2. Lonesome Dove, by Larry McMurtry. The most literary Western ever written? Would never have read this without Trey Miller’s recommendation (via Drew). Thoroughly excellent. Got me through an 11-hour flight where the movie system was busted. (Thanks, Delta.)
3. Bossypants, by Tina Fey. I love 30 Rock, so how can I not love Bossypants? Turns out I can. Thoroughly miss-able, and sadly not as intelligent or funny as the show. The main reason I don’t regret reading it: it only took about four hours to read.
4. One Day I Will Write About This Place: A Memoir, by Binyavanga Wainaina. So far so good. Probably worth it’s own blog post when I finish the book. The NYT review said you should run, not walk, to buy this book. That raised expectations terribly high, and they are not quite met. But very solid, and I am only 1/3 of the way through. Stay tuned.

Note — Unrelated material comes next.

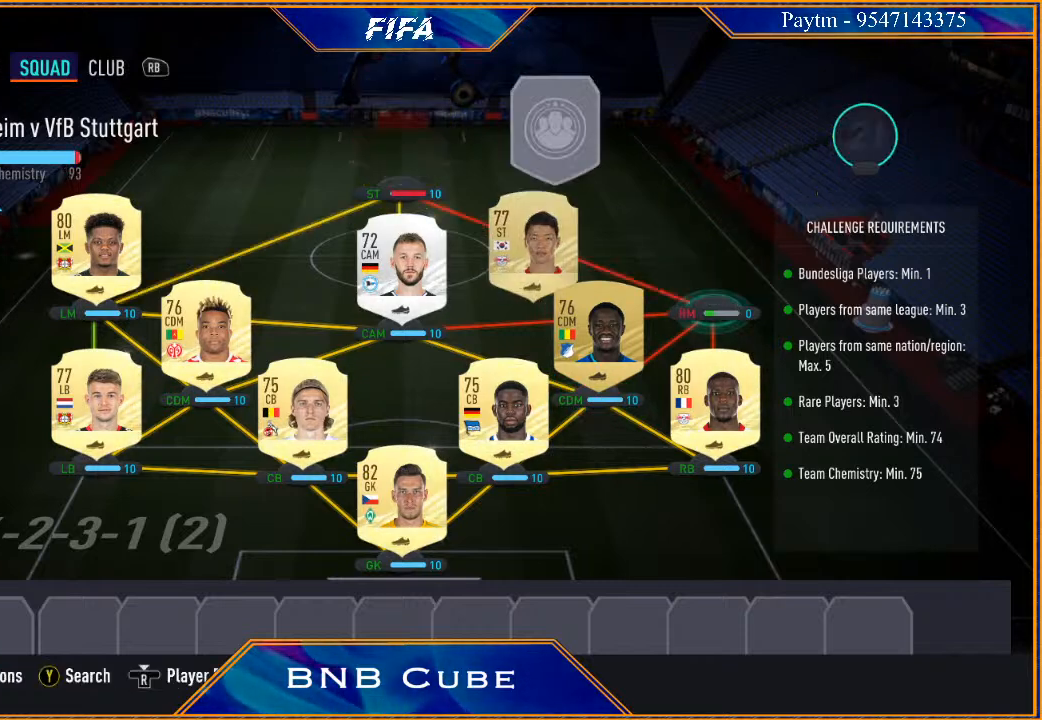
{"buttons": [], "left_stick": "up", "right_stick": "center", "events": [[433, "left_stick", "up"]]}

5. A Dance with Dragons, by George R.R. Martin. I really can’t resist reading this crap. I have no idea why. Anything where the subtitle is “Book Five” is instantly a bad idea. And if the author has two middle initials on the front cover he’d better have a Nobel Prize or it’s a bad sign. I put the book in the same category as bad New York cheese slices and Kraft Mac’n Cheese: things I irrationally crave, even when the better stuff is all around me.

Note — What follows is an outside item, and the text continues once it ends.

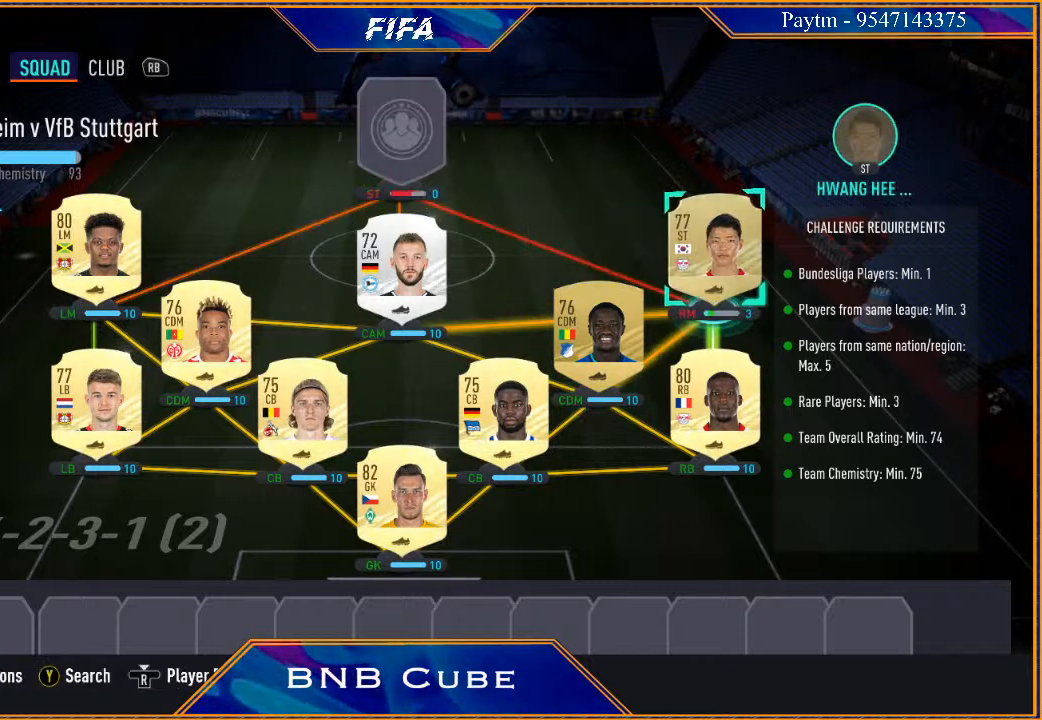
{"buttons": [], "left_stick": "center", "right_stick": "center", "events": [[67, "left_stick", "center"], [400, "X", "down"], [467, "X", "up"]]}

6. Poor Economics, by Abhijit Banerjee and Esther Duflo. “I was kind of disappointed, ” am eminent colleague told me, “it’s just too good. This isn’t fair.” I know how he feels. They get to be brilliant researchers and write possibly the best popular book on poverty I’ve seen. More than worthy of a long post, but that will take a day with a great deal of time.